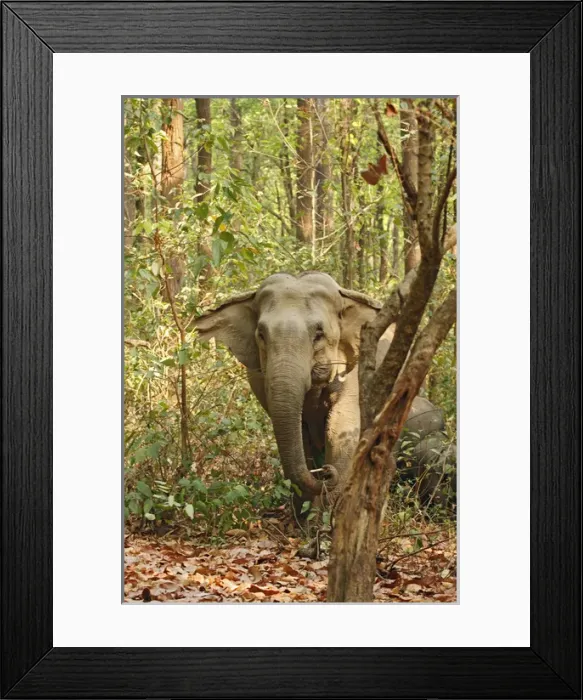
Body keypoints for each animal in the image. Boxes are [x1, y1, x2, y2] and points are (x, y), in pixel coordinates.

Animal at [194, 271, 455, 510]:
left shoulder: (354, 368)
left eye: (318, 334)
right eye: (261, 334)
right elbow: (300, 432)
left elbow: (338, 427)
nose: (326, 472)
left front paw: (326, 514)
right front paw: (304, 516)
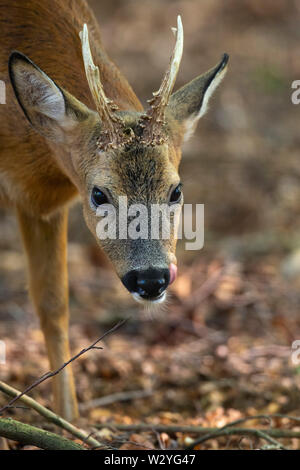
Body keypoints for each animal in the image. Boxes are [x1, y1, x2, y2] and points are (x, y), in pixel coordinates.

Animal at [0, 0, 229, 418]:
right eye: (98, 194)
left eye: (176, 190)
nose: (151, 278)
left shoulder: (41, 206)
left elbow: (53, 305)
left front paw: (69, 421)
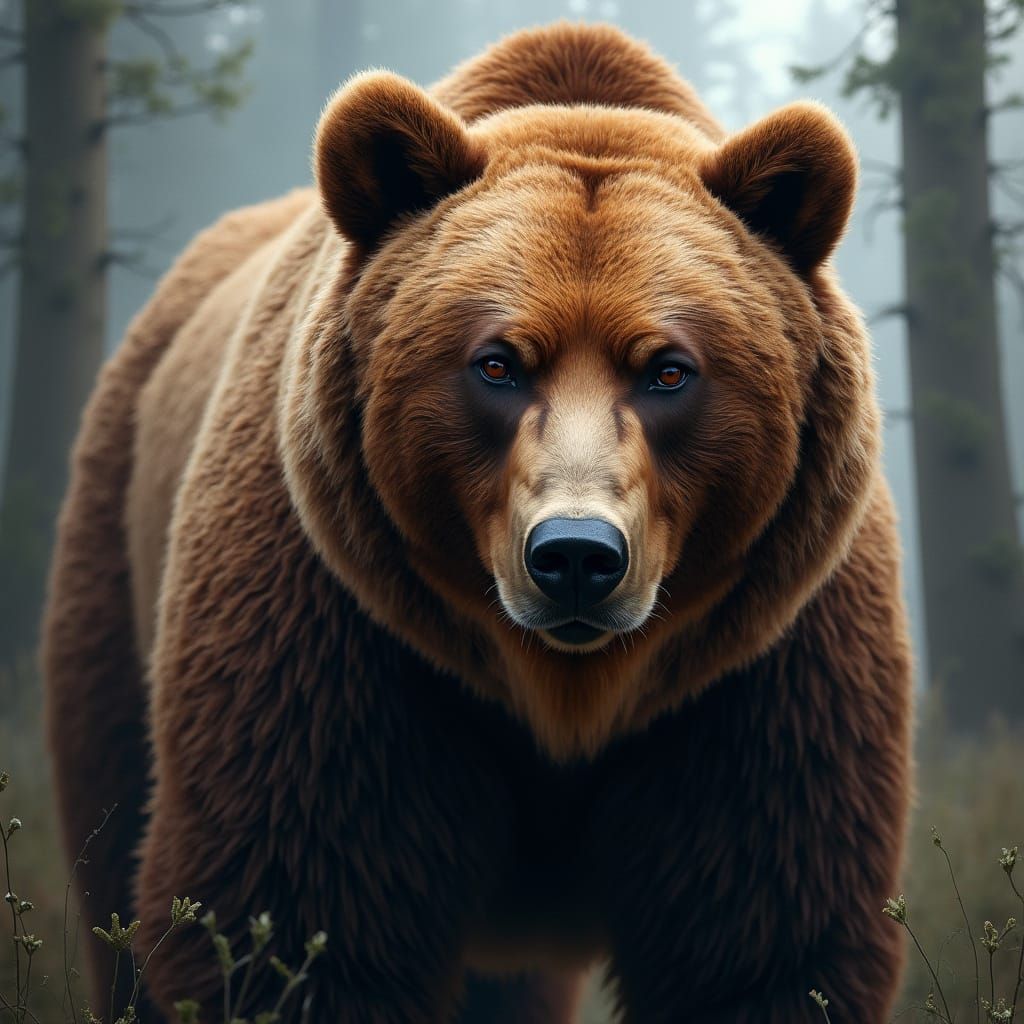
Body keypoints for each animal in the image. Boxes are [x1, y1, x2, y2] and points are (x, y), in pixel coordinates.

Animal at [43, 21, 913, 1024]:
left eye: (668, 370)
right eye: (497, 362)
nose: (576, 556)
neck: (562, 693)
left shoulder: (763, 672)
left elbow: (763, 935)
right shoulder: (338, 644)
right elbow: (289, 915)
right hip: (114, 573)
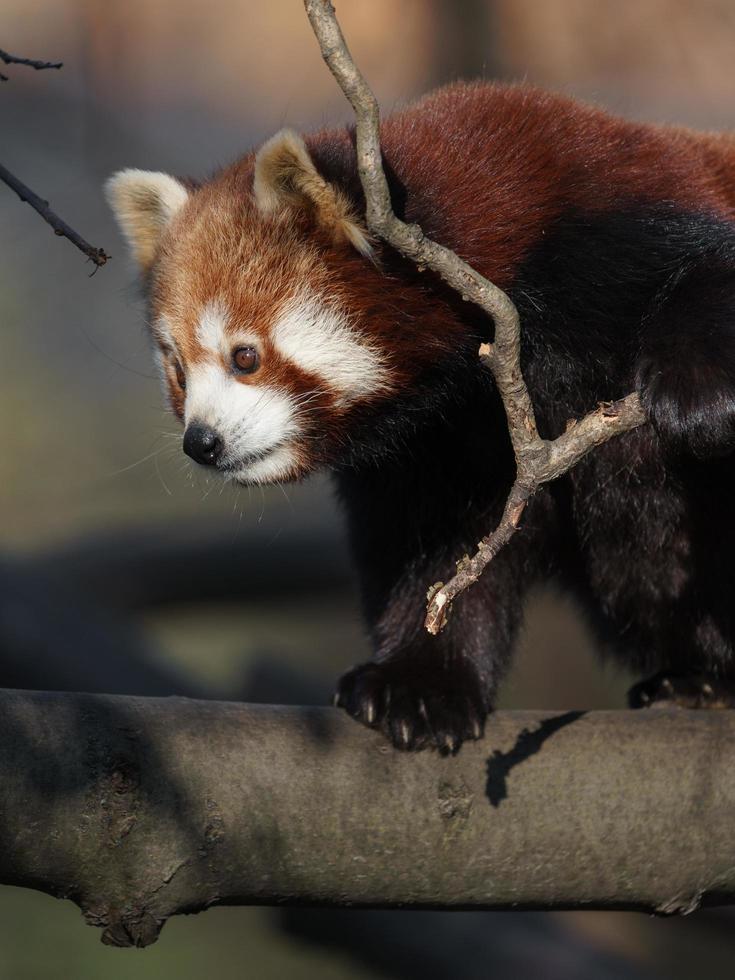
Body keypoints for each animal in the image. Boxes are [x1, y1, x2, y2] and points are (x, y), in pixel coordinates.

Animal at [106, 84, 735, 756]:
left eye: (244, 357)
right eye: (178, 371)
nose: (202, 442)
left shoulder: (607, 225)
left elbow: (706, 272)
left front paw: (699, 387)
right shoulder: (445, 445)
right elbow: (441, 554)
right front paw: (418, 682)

What you will do: Find every line in the records above that holds the word "elbow", and copy each one.

Your solution:
right elbow: (300, 432)
left elbow: (338, 427)
left elbow: (53, 305)
left elbow: (763, 935)
right elbow: (289, 915)
left elbow: (706, 272)
right elbow: (441, 554)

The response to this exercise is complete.